How to Grow Asparagus
(Page 5 of 6)
Cutting below or at the soil surface leaves the fibrous end attached to the spear, which must be removed before cooking. This butt-end helps the spear retain moisture so it can be stored for a longer period of time. For best quality, fresh asparagus should be kept refrigerated and used within two to three days. Wrapping a moist paper towel around the ends, or standing the spears upright in a container filled with a couple inches of water in the refrigerator, helps to maintain freshness. To preserve your harvest further, asparagus can either be canned or frozen after blanching.
Feed the future
Asparagus, as a perennial, requires a bit more work than most vegetables after harvest. After the end of the asparagus harvest season, post-harvest duties continue through summer and into autumn. The ferns should be allowed to grow throughout the season. They can get quite large – up to five feet tall. Resist the urge to prune them or, worse, cut them to the ground during summer. The asparagus fern feeds the crown and roots, supplying energy needed to produce next year’s crop. Keeping the fern healthy throughout the post-harvest growing season helps ensure an increased yield and better quality for the next season.

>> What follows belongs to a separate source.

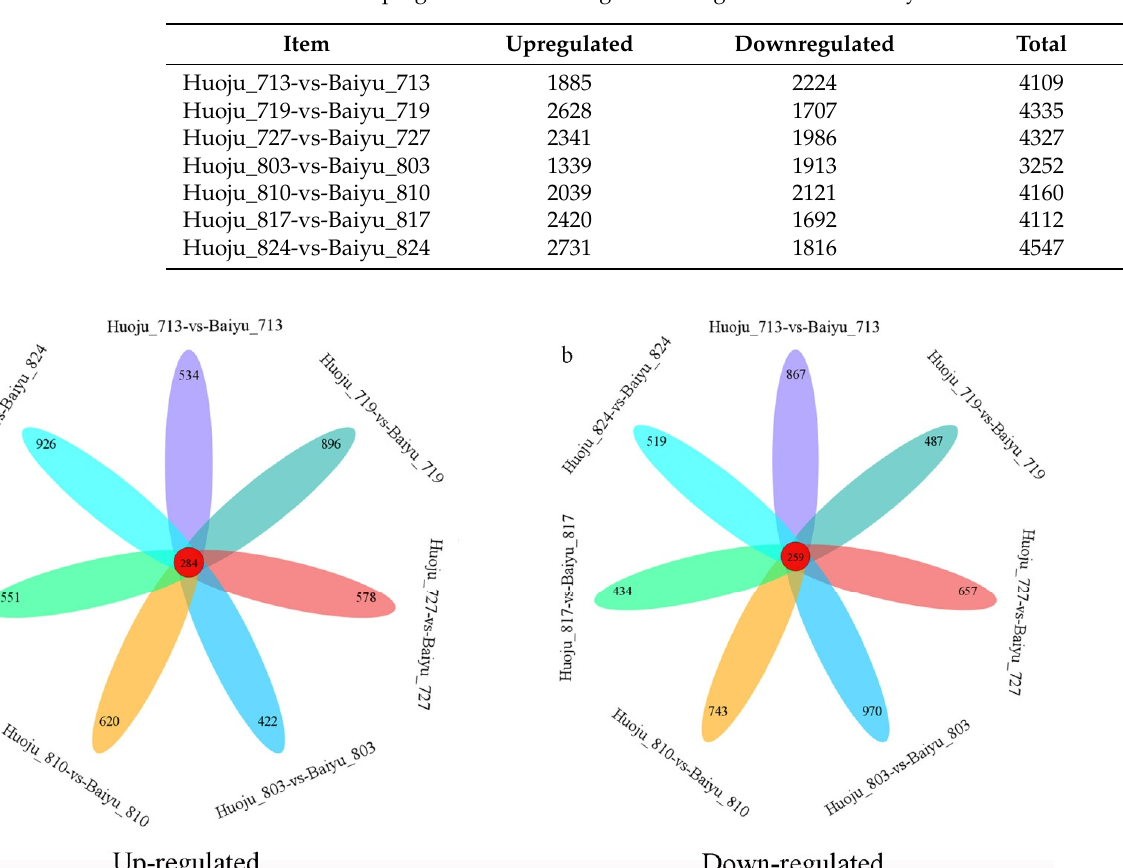
Table 4. Statistics of upregulated or downregulated unigenes in each library.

Keep the bed weeded, and control disease and insects. The most common disease problems with asparagus plantings are fungal. Because treatments aren’t typically 100 percent effective, prevention is crucial. Buying disease-free crowns, planting in a sunny, well-drained location and keeping beds well-maintained are the best forms of prevention. Rust is a fungal disease carried by the wind; the spores overwinter on asparagus plant debris and affect new growth the following season. Remove the ferns from the area in fall; if you have rust, don’t compost. Fusarium is a soilborne fungus. Control is directed at minimizing infection early in the bed by using good cultural practices. Some studies suggest the plants’ susceptibility to Fusarium may be reduced by adding mycorrhizal fungi, which feed and help protect plants from drought, to the soil when planting.
The biggest threat from insects comes from asparagus beetles. They feed on the shoots in spring and the foliage in summer. Removing them by hand is the best organic control, and removing the ferns in fall will eliminate the beetles from overwintering. Got chickens, ducks or geese? Turning them loose in your asparagus bed will help control the beetles.
Mulching asparagus plantings is a good practice. In summer, it helps control weeds and keeps moisture in the soil. In colder climates, it helps protect the crown during winter and stimulates the shoots so they emerge earlier. A generous application in fall – up to 1-foot thick – is not too much.